Re: [PATCH 2/3] Btrfs: fix the deadlock between the transaction start/attach and commit

[Date Prev][Date Next][Thread Prev][Thread Next][Date Index][Thread Index]

 



On Sun, 24 Mar 2013 13:13:22 +0200, Alex Lyakas wrote:
> Hi Miao,
> I am seeing another issue. Your fix prevents from TRANS_START to get
> in the way of a committing transaction. But it does not prevent from
> TRANS_JOIN. On the other hand, btrfs_commit_transaction has the
> following loop:
> 
> do {
>     // attempt to do some useful stuff and/or sleep
> } while (atomic_read(&cur_trans->num_writers) > 1 ||
> 		 (should_grow && cur_trans->num_joined != joined));
> 
> What I see is basically that new writers join the transaction, while
> btrfs_commit_transaction() does this loop. I see
> cur_trans->num_writers decreasing, but then it increases, then
> decreases etc. This can go for several seconds during heavy IO load.
> There is nothing to prevent new TRANS_JOIN writers coming and joining
> a transaction over and over, thus delaying transaction commit. The IO
> path uses TRANS_JOIN; for example run_delalloc_nocow() does that.
> 
> Do you observe such behavior? Do you believe it's problematic?

I know this behavior, there is no problem with it, the latter code
will prevent from TRANS_JOIN.

1672         spin_lock(&root->fs_info->trans_lock);
1673         root->fs_info->trans_no_join = 1;
1674         spin_unlock(&root->fs_info->trans_lock);
1675         wait_event(cur_trans->writer_wait,
1676                    atomic_read(&cur_trans->num_writers) == 1);

And if we block the TRANS_JOIN at the place you point out, the deadlock
will happen because we need deal with the ordered operations which will
use TRANS_JOIN here.

(I am dealing with the problem you said above by adding a new type of
TRANS_* now)

Thanks
Miao

> Thanks,
> Alex.
> 
> 
> On Mon, Feb 25, 2013 at 12:20 PM, Miao Xie <miaox@xxxxxxxxxxxxxx> wrote:
>> On sun, 24 Feb 2013 21:49:55 +0200, Alex Lyakas wrote:
>>> Hi Miao,
>>> can you please explain your solution a bit more.
>>>
>>> On Wed, Feb 20, 2013 at 11:16 AM, Miao Xie <miaox@xxxxxxxxxxxxxx> wrote:
>>>> Now btrfs_commit_transaction() does this
>>>>
>>>> ret = btrfs_run_ordered_operations(root, 0)
>>>>
>>>> which async flushes all inodes on the ordered operations list, it introduced
>>>> a deadlock that transaction-start task, transaction-commit task and the flush
>>>> workers waited for each other.

Items drawn from a data source:
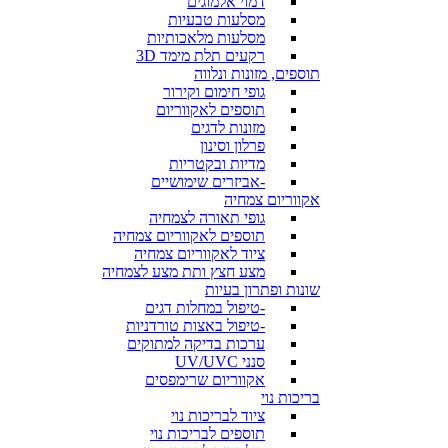
דמוי אלמוגים
מסלעות טבעיות
מסלעות מלאכותיות
רקעים תלת מימד 3D
תוספים, מזונות ונלווה
גופי חימום וקירור
תוספים לאקווריום
מזונות לדגים
פרלון וסינון
מדיות ובקטריות
-אביזרים שימושיים
אקווריום צמחיה
גופי תאורה לצמחיה
תוספים לאקווריום צמחיה
ציוד לאקווריום צמחיה
מצע חצץ ותת מצע לצמחיה
שונות ופתרון בעיות
-טיפול במחלות דגים
-טיפול באצות טורדניות
ערכות בדיקה למתוקים
סנני UV/UVC
אקווריום שרימפסים
בריכות נוי
ציוד לבריכות נוי
תוספים לבריכות נוי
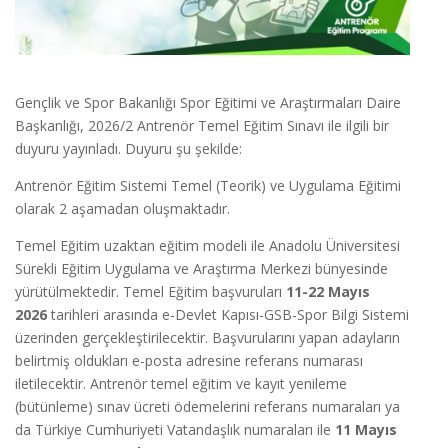
Gençlik ve Spor Bakanlığı Spor Eğitimi ve Araştırmaları Daire
Başkanlığı, 2026/2 Antrenör Temel Eğitim Sınavı ile ilgili bir
duyuru yayınladı. Duyuru şu şekilde:
Antrenör Eğitim Sistemi Temel (Teorik) ve Uygulama Eğitimi
olarak 2 aşamadan oluşmaktadır.
Temel Eğitim uzaktan eğitim modeli ile Anadolu Üniversitesi
Sürekli Eğitim Uygulama ve Araştırma Merkezi bünyesinde
yürütülmektedir. Temel Eğitim başvuruları
11-22 Mayıs
2026
tarihleri arasında e-Devlet Kapısı-GSB-Spor Bilgi Sistemi
üzerinden gerçekleştirilecektir. Başvurularını yapan adayların
belirtmiş oldukları e-posta adresine referans numarası
iletilecektir. Antrenör temel eğitim ve kayıt yenileme
(bütünleme) sınav ücreti ödemelerini referans numaraları ya
da Türkiye Cumhuriyeti Vatandaşlık numaraları ile
11 Mayıs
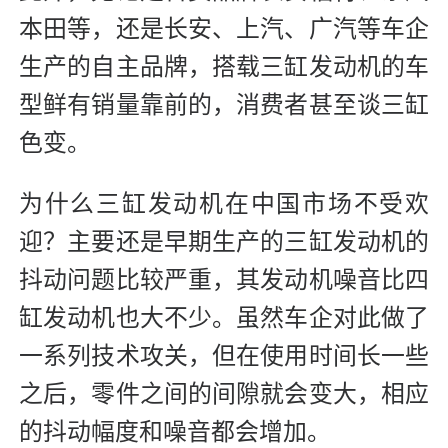
本田等，还是长安、上汽、广汽等车企
生产的自主品牌，搭载三缸发动机的车
型鲜有销量靠前的，消费者甚至谈三缸
色变。
为什么三缸发动机在中国市场不受欢
迎？主要还是早期生产的三缸发动机的
抖动问题比较严重，其发动机噪音比四
缸发动机也大不少。虽然车企对此做了
一系列技术攻关，但在使用时间长一些
之后，零件之间的间隙就会变大，相应
的抖动幅度和噪音都会增加。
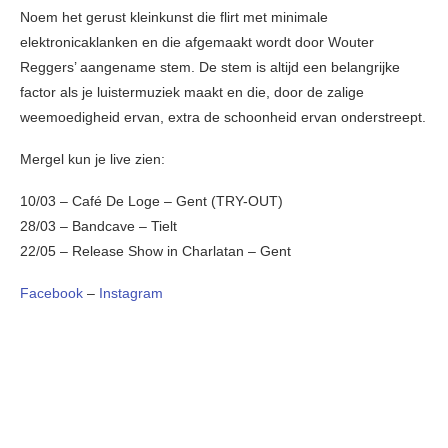
Noem het gerust kleinkunst die flirt met minimale
elektronicaklanken en die afgemaakt wordt door Wouter
Reggers’ aangename stem. De stem is altijd een belangrijke
factor als je luistermuziek maakt en die, door de zalige
weemoedigheid ervan, extra de schoonheid ervan onderstreept.
Mergel kun je live zien:
10/03 – Café De Loge – Gent (TRY-OUT)
28/03 – Bandcave – Tielt
22/05 – Release Show in Charlatan – Gent
Facebook
–
Instagram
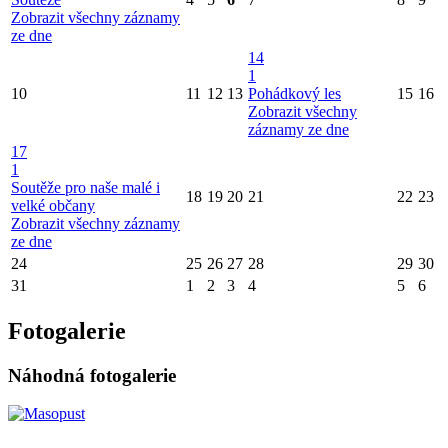
Zobrazit všechny záznamy
ze dne
14
1
10
11
12
13
Pohádkový les
15
16
Zobrazit všechny
záznamy ze dne
17
1
Soutěže pro naše malé i
18
19
20
21
22
23
velké občany
Zobrazit všechny záznamy
ze dne
24
25
26
27
28
29
30
31
1
2
3
4
5
6
Fotogalerie
Náhodná fotogalerie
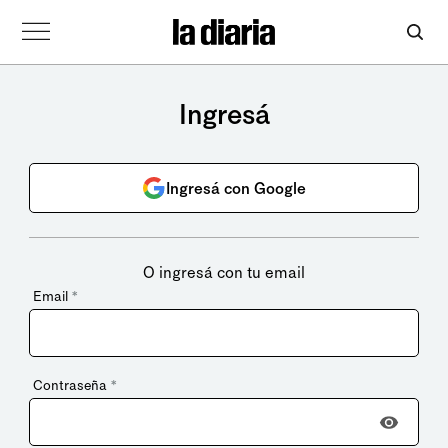
Ingresá
Ingresá con Google
O ingresá con tu email
Email
*
Contraseña
*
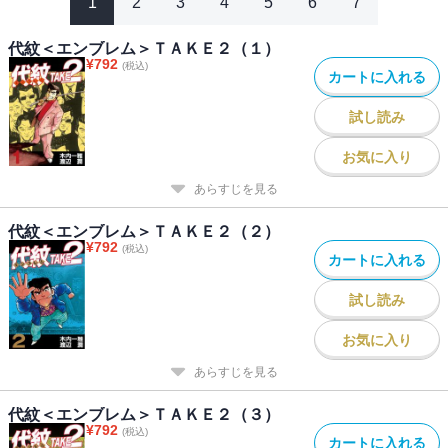
1
2
3
4
5
6
7
代紋＜エンブレム＞ＴＡＫＥ２（１）
¥
792
(税込)
カートに入れる
試し読み
お気に入り
あらすじを見る
代紋＜エンブレム＞ＴＡＫＥ２（２）
¥
792
(税込)
カートに入れる
試し読み
お気に入り
あらすじを見る
代紋＜エンブレム＞ＴＡＫＥ２（３）
¥
792
(税込)
カートに入れる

# Using the information
(a) In the Btrfs deadlock thread, which function does Alex Lyakas name as an example of the IO path using TRANS_JOIN?
(b) Return the lines of the records starting at the beginning of the records and ending at the line containing "תוספים לבריכות נוי", with both ends included. Leave the pictures out.
The records have no connection to the text.

# Responses for each task
(a) run_delalloc_nocow()

(b)
דמוי אלמוגים
מסלעות טבעיות
מסלעות מלאכותיות
רקעים תלת מימד 3D
תוספים, מזונות ונלווה
גופי חימום וקירור
תוספים לאקווריום
מזונות לדגים
פרלון וסינון
מדיות ובקטריות
-אביזרים שימושיים
אקווריום צמחיה
גופי תאורה לצמחיה
תוספים לאקווריום צמחיה
ציוד לאקווריום צמחיה
מצע חצץ ותת מצע לצמחיה
שונות ופתרון בעיות
-טיפול במחלות דגים
-טיפול באצות טורדניות
ערכות בדיקה למתוקים
סנני UV/UVC
אקווריום שרימפסים
בריכות נוי
ציוד לבריכות נוי
תוספים לבריכות נוי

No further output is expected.